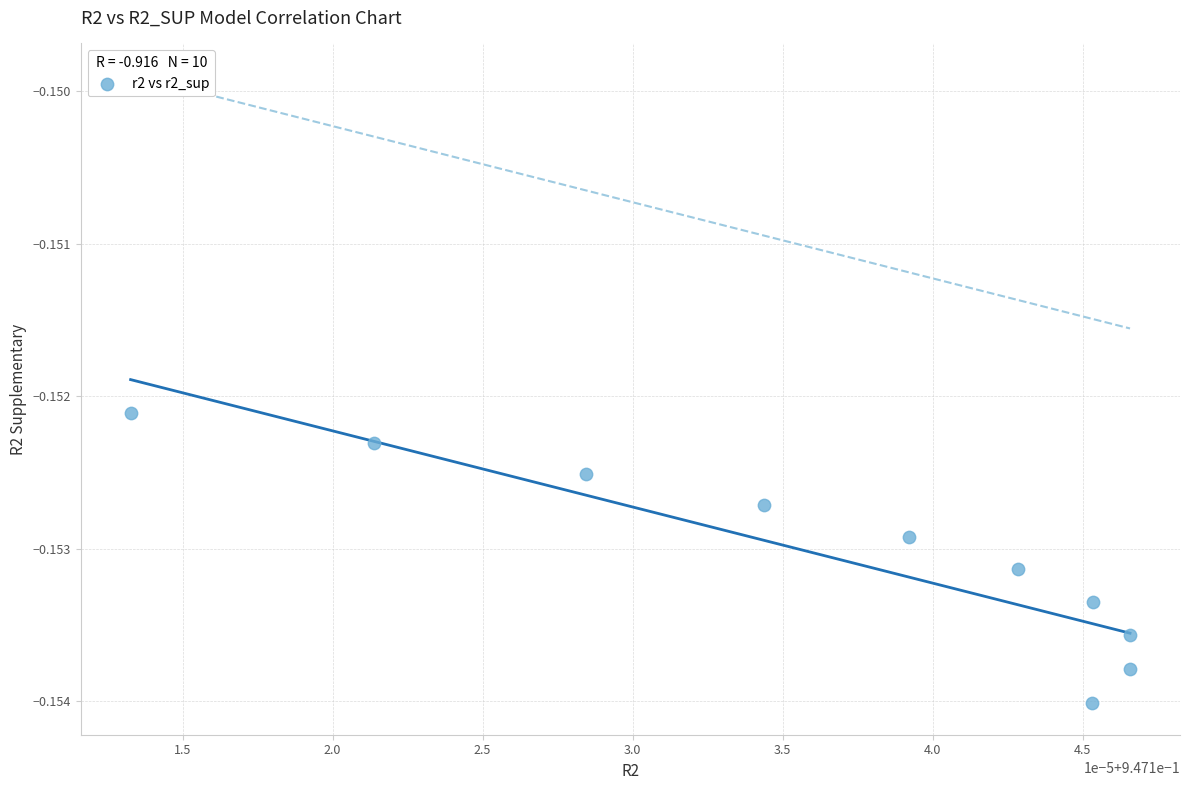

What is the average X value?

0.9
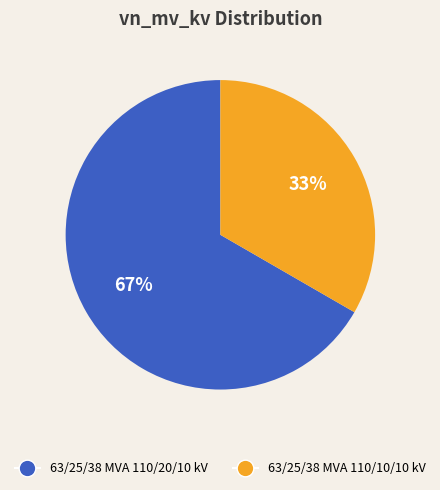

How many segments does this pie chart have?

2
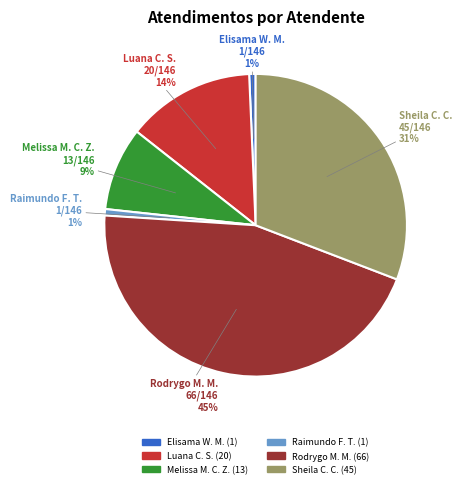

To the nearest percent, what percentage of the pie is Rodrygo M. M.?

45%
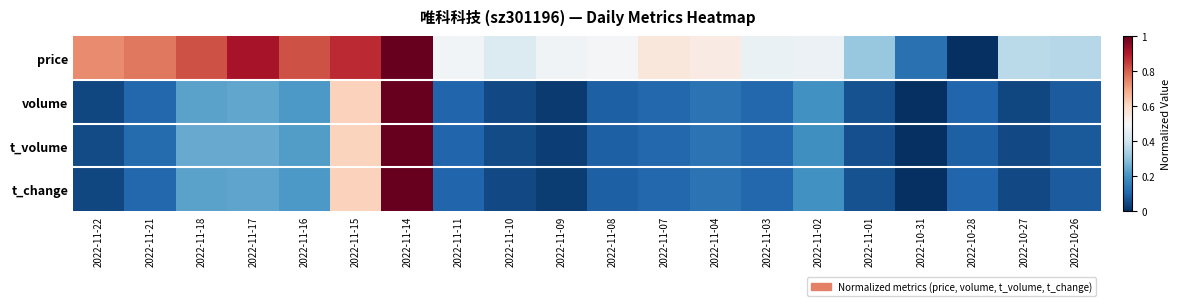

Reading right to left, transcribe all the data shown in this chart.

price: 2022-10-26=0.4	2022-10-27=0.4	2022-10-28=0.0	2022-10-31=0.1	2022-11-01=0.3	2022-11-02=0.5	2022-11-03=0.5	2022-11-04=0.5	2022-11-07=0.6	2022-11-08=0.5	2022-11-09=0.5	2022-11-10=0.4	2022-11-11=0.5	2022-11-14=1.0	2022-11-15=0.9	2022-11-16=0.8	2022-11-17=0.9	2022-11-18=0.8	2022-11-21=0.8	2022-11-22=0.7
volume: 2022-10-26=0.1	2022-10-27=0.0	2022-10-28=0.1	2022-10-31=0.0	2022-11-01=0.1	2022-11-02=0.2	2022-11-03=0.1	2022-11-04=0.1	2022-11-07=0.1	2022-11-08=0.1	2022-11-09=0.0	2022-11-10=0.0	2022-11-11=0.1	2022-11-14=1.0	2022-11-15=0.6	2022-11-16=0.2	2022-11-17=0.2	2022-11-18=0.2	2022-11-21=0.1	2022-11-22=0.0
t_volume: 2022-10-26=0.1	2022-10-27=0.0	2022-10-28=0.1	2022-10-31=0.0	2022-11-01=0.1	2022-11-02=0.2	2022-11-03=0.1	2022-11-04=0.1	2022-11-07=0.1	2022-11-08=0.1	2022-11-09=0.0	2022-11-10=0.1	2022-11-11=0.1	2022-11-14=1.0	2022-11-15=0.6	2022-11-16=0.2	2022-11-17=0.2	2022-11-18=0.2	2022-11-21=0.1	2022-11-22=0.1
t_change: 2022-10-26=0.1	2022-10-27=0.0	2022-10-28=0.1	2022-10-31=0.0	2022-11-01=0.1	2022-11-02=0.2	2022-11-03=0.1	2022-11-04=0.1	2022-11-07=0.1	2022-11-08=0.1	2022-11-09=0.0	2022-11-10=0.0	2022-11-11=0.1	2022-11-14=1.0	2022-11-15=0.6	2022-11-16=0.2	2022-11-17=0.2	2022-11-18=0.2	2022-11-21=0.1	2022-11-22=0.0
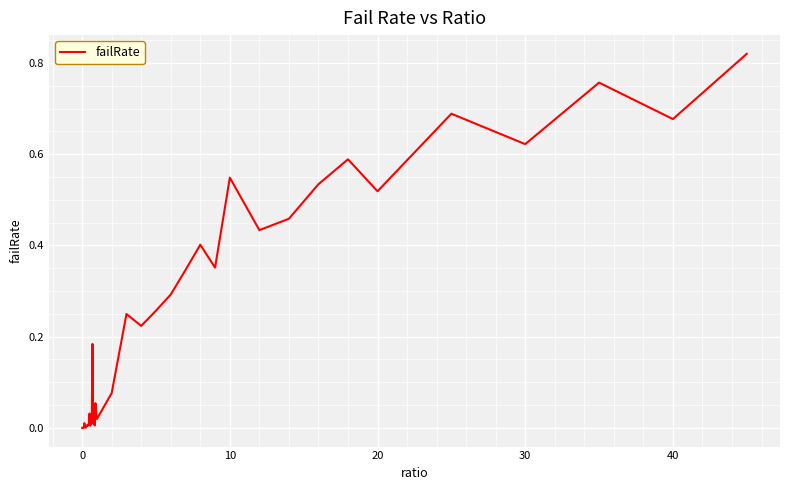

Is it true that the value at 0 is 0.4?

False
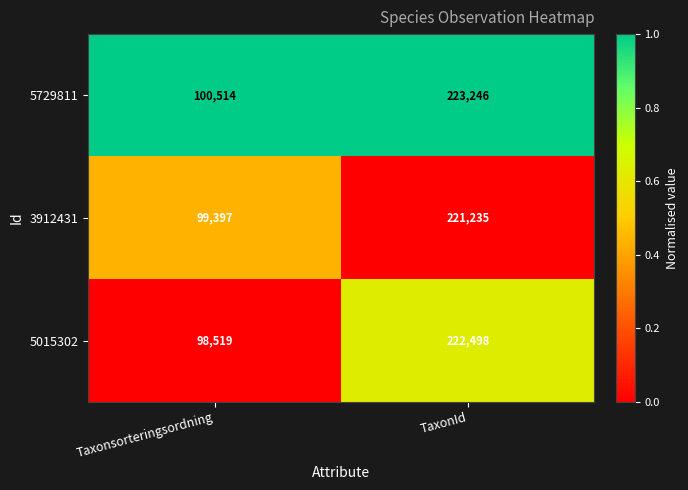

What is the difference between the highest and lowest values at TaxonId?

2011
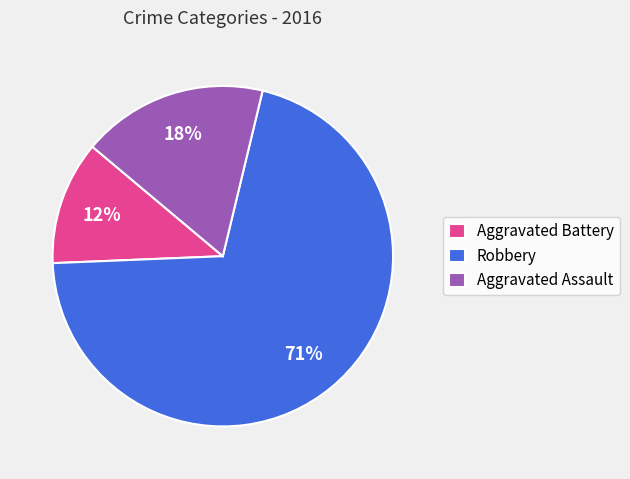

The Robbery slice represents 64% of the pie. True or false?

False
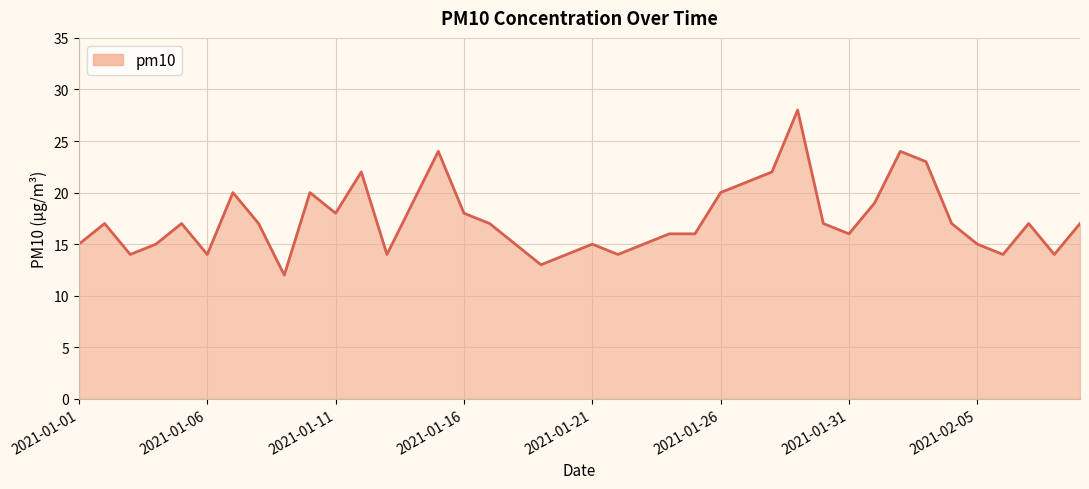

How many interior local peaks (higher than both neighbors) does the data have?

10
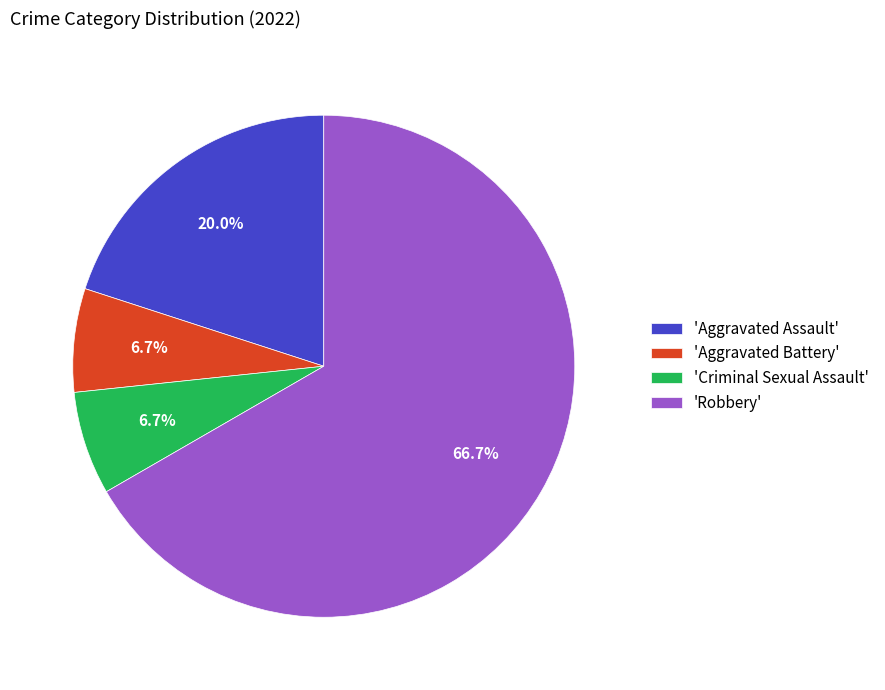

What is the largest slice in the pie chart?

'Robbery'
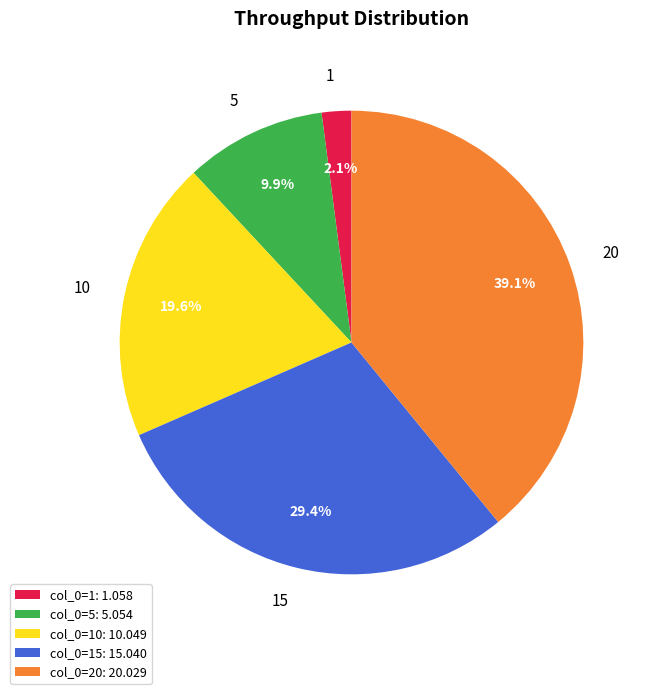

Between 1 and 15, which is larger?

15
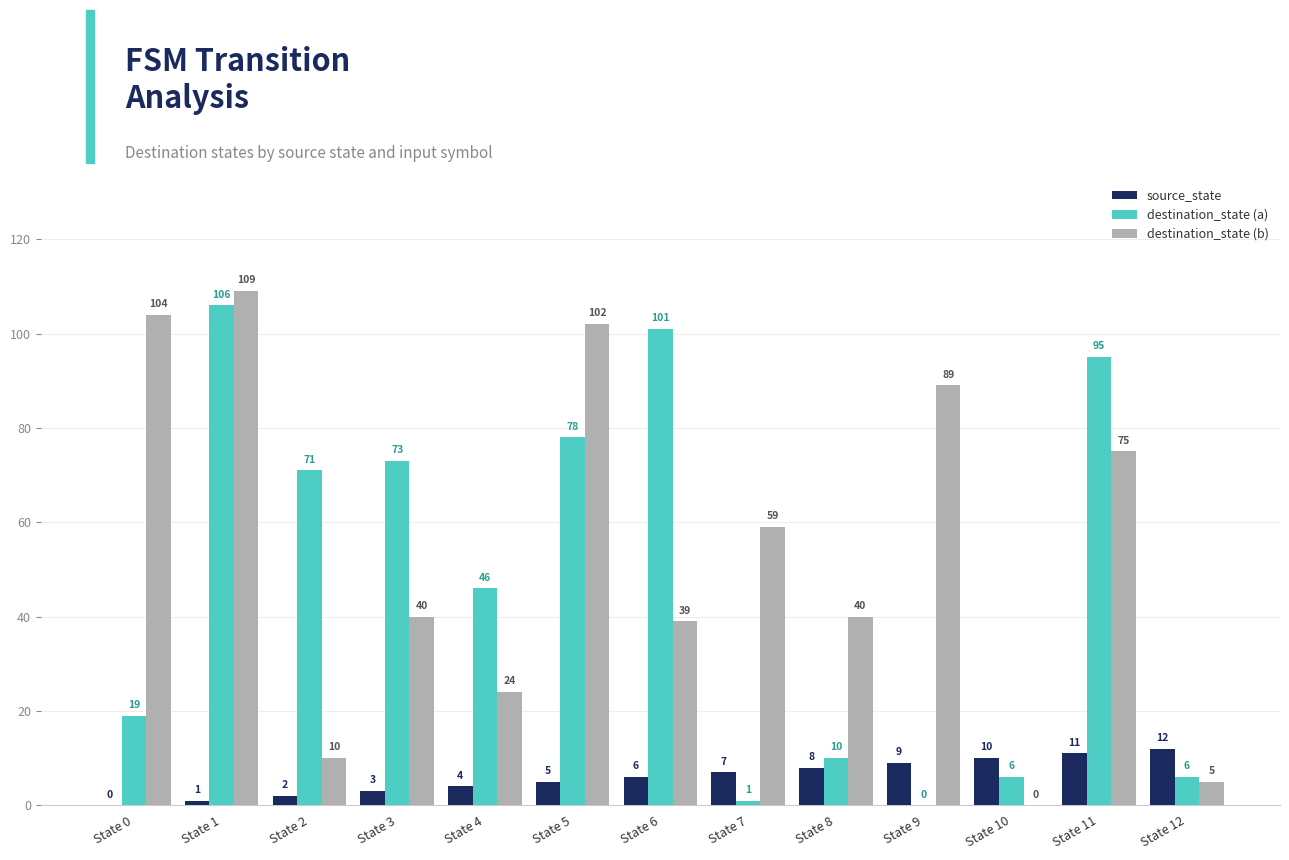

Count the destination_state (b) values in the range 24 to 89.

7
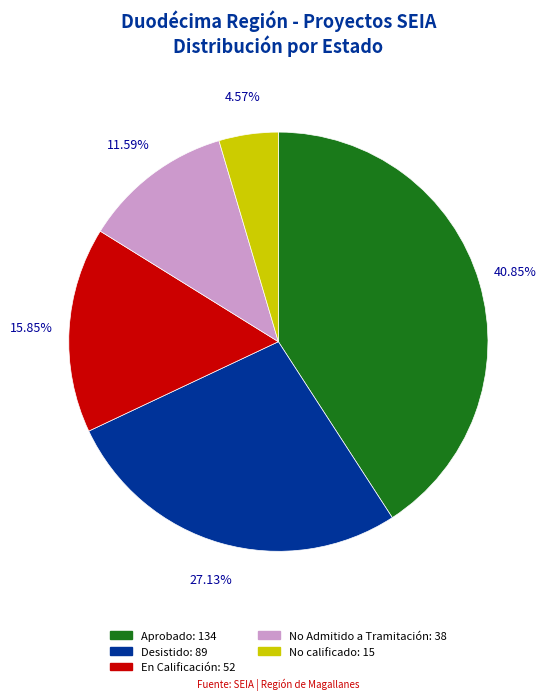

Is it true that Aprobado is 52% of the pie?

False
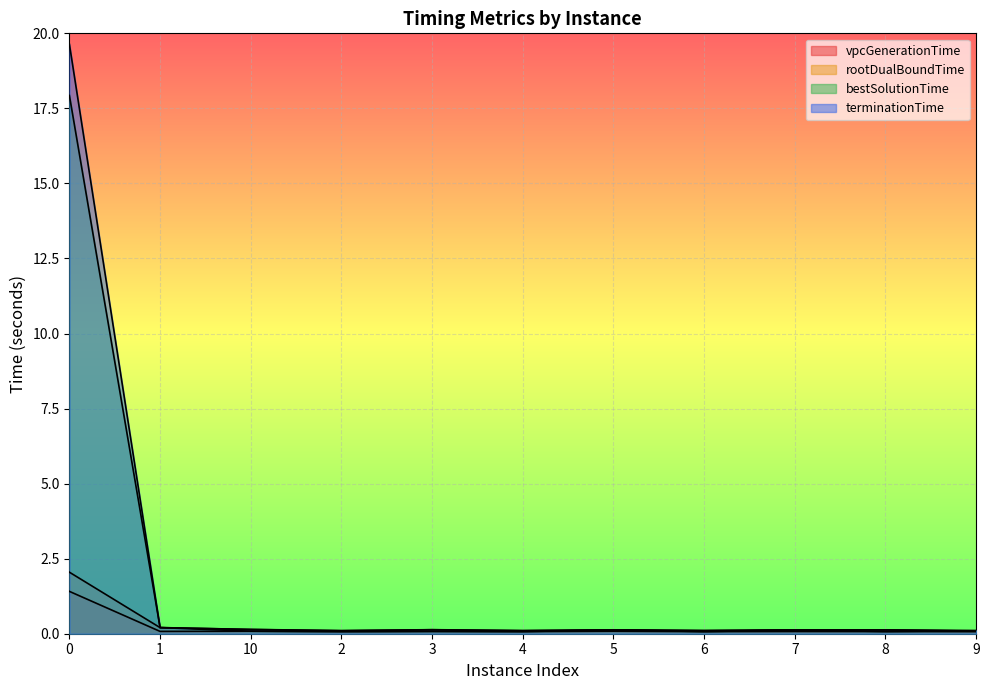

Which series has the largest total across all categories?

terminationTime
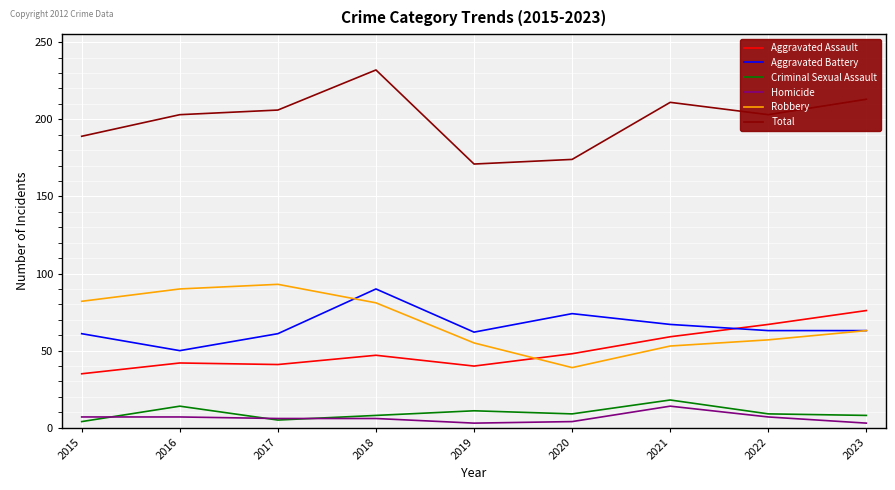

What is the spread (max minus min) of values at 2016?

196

> **What you have to do**: Copy out all of the rows above with every "pie chart" replaced by "donut chart", leaving everything else unchanged and the pictures left out.

> **Written response**:
What is the average X value?

0.9

How many segments does this donut chart have?

2

To the nearest percent, what percentage of the pie is Rodrygo M. M.?

45%

Reading right to left, transcribe all the data shown in this chart.

price: 2022-10-26=0.4	2022-10-27=0.4	2022-10-28=0.0	2022-10-31=0.1	2022-11-01=0.3	2022-11-02=0.5	2022-11-03=0.5	2022-11-04=0.5	2022-11-07=0.6	2022-11-08=0.5	2022-11-09=0.5	2022-11-10=0.4	2022-11-11=0.5	2022-11-14=1.0	2022-11-15=0.9	2022-11-16=0.8	2022-11-17=0.9	2022-11-18=0.8	2022-11-21=0.8	2022-11-22=0.7
volume: 2022-10-26=0.1	2022-10-27=0.0	2022-10-28=0.1	2022-10-31=0.0	2022-11-01=0.1	2022-11-02=0.2	2022-11-03=0.1	2022-11-04=0.1	2022-11-07=0.1	2022-11-08=0.1	2022-11-09=0.0	2022-11-10=0.0	2022-11-11=0.1	2022-11-14=1.0	2022-11-15=0.6	2022-11-16=0.2	2022-11-17=0.2	2022-11-18=0.2	2022-11-21=0.1	2022-11-22=0.0
t_volume: 2022-10-26=0.1	2022-10-27=0.0	2022-10-28=0.1	2022-10-31=0.0	2022-11-01=0.1	2022-11-02=0.2	2022-11-03=0.1	2022-11-04=0.1	2022-11-07=0.1	2022-11-08=0.1	2022-11-09=0.0	2022-11-10=0.1	2022-11-11=0.1	2022-11-14=1.0	2022-11-15=0.6	2022-11-16=0.2	2022-11-17=0.2	2022-11-18=0.2	2022-11-21=0.1	2022-11-22=0.1
t_change: 2022-10-26=0.1	2022-10-27=0.0	2022-10-28=0.1	2022-10-31=0.0	2022-11-01=0.1	2022-11-02=0.2	2022-11-03=0.1	2022-11-04=0.1	2022-11-07=0.1	2022-11-08=0.1	2022-11-09=0.0	2022-11-10=0.0	2022-11-11=0.1	2022-11-14=1.0	2022-11-15=0.6	2022-11-16=0.2	2022-11-17=0.2	2022-11-18=0.2	2022-11-21=0.1	2022-11-22=0.0

Is it true that the value at 0 is 0.4?

False

What is the difference between the highest and lowest values at TaxonId?

2011

The Robbery slice represents 64% of the pie. True or false?

False

How many interior local peaks (higher than both neighbors) does the data have?

10

What is the largest slice in the donut chart?

'Robbery'

Between 1 and 15, which is larger?

15

Count the destination_state (b) values in the range 24 to 89.

7

Is it true that Aprobado is 52% of the pie?

False

Which series has the largest total across all categories?

terminationTime

What is the spread (max minus min) of values at 2016?

196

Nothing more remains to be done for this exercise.